That’s a startlingly valid point! 
I am left with a bit of perplexity about the purpose of the Buddha’s visit…
Sariputta clearly knows about the five higher fetters (uddhambhāgiyāni saṃyojanāni) since he discusses them in DN33. But in this sutta, he chooses to say “external fetters” (bahiddhāsaṃyojano), which would alter the meaning. Indeed, each of the higher fetters feels internal rather external. For example, it would be difficult to think of the higher fetter of conceit as “external” given that it revolves around “I am”. And although “rebirth in the realm of luminous form” would be external, the “desire for rebirth…” is internal.
Sariputta doesn’t explicitly enumerate the external fetters in the sutta, yet he does define the person restrictively:
Who is a person fettered externally?
It’s a mendicant who is ethical, restrained in the monastic code, conducting themselves well and seeking alms in suitable places. Seeing danger in the slightest fault, they keep the rules they’ve undertaken.
This would support your thesis.
However, the Buddha, doesn’t say “keep minding the rules” on his visit to Sariputta. Nor does he quibble about internal or external fetters.
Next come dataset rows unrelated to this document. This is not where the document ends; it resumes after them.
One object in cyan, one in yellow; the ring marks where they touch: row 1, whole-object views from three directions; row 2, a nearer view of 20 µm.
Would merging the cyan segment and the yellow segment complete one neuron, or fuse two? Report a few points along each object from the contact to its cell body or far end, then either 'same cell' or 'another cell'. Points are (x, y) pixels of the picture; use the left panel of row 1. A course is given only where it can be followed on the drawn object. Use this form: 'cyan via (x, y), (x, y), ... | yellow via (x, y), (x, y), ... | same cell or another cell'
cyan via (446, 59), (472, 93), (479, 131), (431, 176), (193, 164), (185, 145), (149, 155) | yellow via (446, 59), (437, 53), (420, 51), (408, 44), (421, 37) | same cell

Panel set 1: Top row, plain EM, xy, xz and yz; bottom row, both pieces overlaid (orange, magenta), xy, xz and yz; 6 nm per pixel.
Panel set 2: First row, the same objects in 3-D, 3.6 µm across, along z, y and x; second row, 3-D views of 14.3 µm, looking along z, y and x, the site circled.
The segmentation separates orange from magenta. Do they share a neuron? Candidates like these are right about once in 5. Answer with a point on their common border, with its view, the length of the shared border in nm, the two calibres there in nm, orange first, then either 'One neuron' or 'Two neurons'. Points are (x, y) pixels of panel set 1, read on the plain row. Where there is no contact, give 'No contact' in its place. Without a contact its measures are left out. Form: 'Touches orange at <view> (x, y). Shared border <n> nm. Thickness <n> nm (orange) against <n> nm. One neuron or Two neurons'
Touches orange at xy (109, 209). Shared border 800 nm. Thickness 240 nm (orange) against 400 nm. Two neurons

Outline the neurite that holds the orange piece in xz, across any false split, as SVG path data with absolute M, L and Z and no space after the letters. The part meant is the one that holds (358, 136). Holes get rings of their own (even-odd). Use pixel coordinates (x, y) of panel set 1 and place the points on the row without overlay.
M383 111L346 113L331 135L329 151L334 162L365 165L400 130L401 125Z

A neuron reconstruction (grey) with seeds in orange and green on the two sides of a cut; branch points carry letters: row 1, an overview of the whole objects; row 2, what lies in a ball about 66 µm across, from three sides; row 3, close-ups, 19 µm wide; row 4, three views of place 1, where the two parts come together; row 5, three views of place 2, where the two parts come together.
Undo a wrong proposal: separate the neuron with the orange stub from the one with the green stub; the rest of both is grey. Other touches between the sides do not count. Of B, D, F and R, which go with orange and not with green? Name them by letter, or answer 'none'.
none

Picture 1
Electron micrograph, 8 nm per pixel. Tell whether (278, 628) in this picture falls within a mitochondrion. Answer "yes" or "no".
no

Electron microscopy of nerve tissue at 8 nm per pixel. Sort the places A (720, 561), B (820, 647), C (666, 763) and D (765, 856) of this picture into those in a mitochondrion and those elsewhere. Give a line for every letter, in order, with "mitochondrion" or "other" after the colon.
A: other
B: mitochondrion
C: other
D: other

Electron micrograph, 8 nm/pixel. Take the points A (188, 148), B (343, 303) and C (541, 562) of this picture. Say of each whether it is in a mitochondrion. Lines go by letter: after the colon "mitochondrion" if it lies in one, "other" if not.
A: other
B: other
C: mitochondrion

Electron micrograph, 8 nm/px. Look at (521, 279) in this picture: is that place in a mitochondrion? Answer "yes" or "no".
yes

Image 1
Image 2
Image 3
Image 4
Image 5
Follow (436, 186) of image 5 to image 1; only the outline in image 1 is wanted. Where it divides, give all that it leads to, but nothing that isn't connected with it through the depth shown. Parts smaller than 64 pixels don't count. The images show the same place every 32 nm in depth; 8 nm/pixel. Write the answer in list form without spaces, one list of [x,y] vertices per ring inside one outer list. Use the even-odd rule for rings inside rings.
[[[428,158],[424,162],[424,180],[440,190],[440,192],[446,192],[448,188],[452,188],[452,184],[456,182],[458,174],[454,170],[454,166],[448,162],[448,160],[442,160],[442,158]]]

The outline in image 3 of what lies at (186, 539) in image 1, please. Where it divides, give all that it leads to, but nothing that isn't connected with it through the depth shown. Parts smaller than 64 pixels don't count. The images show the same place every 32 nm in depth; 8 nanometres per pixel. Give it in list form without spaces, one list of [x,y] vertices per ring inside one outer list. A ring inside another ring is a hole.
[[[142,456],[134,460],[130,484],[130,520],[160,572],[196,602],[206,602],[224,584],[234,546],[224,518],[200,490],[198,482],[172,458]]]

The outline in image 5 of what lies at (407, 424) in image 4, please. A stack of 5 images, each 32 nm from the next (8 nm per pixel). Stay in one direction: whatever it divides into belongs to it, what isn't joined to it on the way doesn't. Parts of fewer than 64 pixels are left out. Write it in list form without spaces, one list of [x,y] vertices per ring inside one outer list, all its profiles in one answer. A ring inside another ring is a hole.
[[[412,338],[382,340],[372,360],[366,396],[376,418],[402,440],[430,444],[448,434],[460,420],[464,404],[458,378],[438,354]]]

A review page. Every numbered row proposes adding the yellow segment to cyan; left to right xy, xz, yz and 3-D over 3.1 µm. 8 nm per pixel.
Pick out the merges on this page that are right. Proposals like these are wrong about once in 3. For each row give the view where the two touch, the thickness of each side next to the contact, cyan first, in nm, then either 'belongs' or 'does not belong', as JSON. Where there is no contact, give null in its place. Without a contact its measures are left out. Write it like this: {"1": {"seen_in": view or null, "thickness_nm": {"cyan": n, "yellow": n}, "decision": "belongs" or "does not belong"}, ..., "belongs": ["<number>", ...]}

Instead, the Buddha says something quite tangentially odd about devas on a pin:
Those deities, though they number ten, twenty, thirty, forty, fifty, or sixty, can stand on the point of a needle without bumping up against each other.
Even living arahants can’t stand together on the point of a needle. Their bodies would get in the way. So perhaps the body is an external fetter. Indeed, everything discernible as “This is not mine, I am not this, this is not my self” would be…external to self and therefore an external fetter.
And, curiously, practicing “This is not mine, I am not this, this is not my self” does indeed lead to the peace directly mentioned in the wisdom unique to this sutta:
So you should train like this:
‘We shall have peaceful faculties and peaceful minds."
I’m still gnawing on that neutral feeling.